## Extract
######

TUC: The Lighter Side of Life is a talk show for famous celebrities  presented by TUC Pakistan. This show is centered on the guest’s personal life, careers and relationship with the paparazzi amongst several others, allowing viewers to receive casual and light-hearted insights into the lives of their favorite celebrities. First episode of season 1 was aired on Hum TV hosted by Mahira Khan on 14 December 2013 starring Ali Zafar as a guest while the last episode of season was aired on 8 March 2014 in which Fawad Khan appeared as a guest.

######

## Recorded information
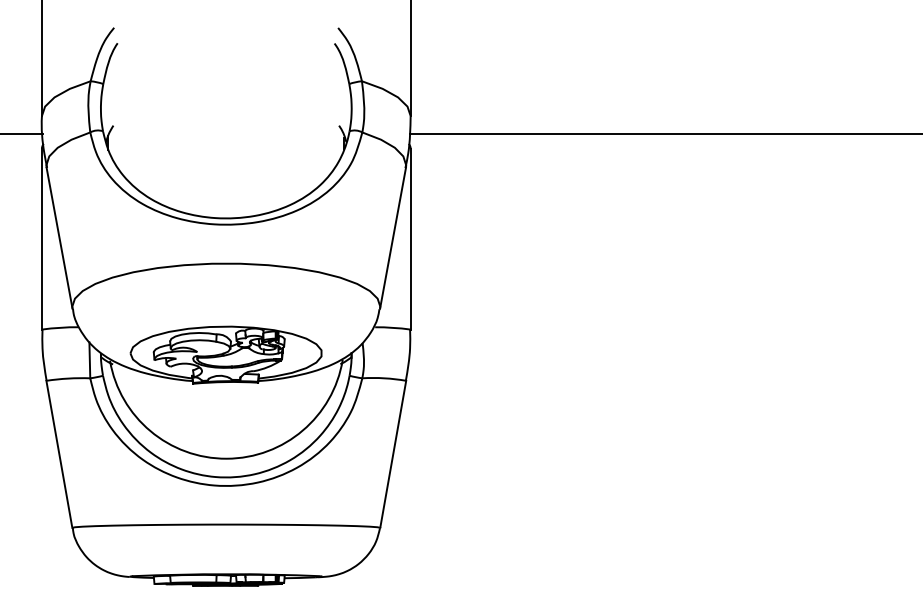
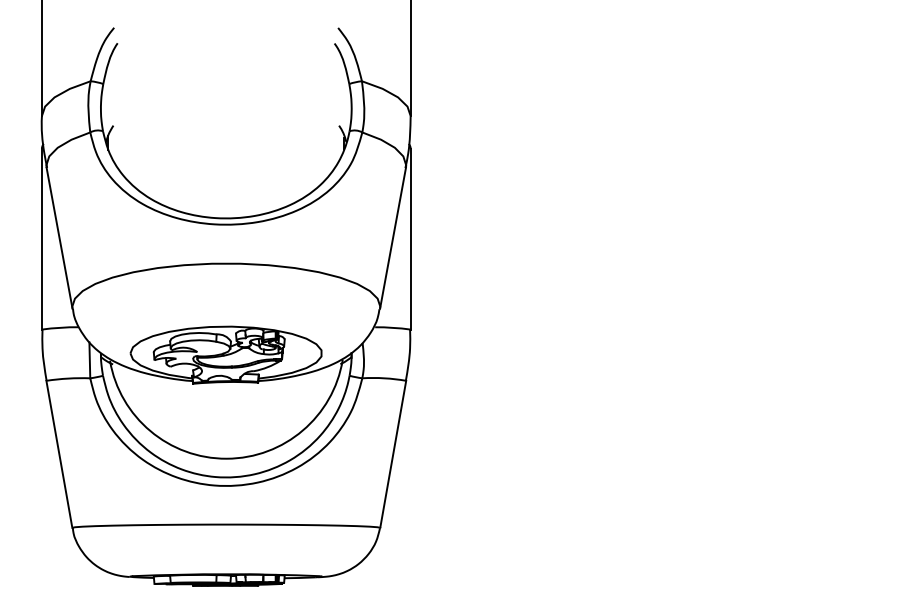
line at (22, 134): present -> none
line at (664, 134): present -> none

######

## Tasks and exercises
1. In the show description, who hosted the first episode of season 1?
2. Please reproduce the stretch of the show description from "TUC: The Lighter" through "as a guest.", word for word.

## Problem solutions
1. Mahira Khan

2.
TUC: The Lighter Side of Life is a talk show for famous celebrities  presented by TUC Pakistan. This show is centered on the guest’s personal life, careers and relationship with the paparazzi amongst several others, allowing viewers to receive casual and light-hearted insights into the lives of their favorite celebrities. First episode of season 1 was aired on Hum TV hosted by Mahira Khan on 14 December 2013 starring Ali Zafar as a guest while the last episode of season was aired on 8 March 2014 in which Fawad Khan appeared as a guest.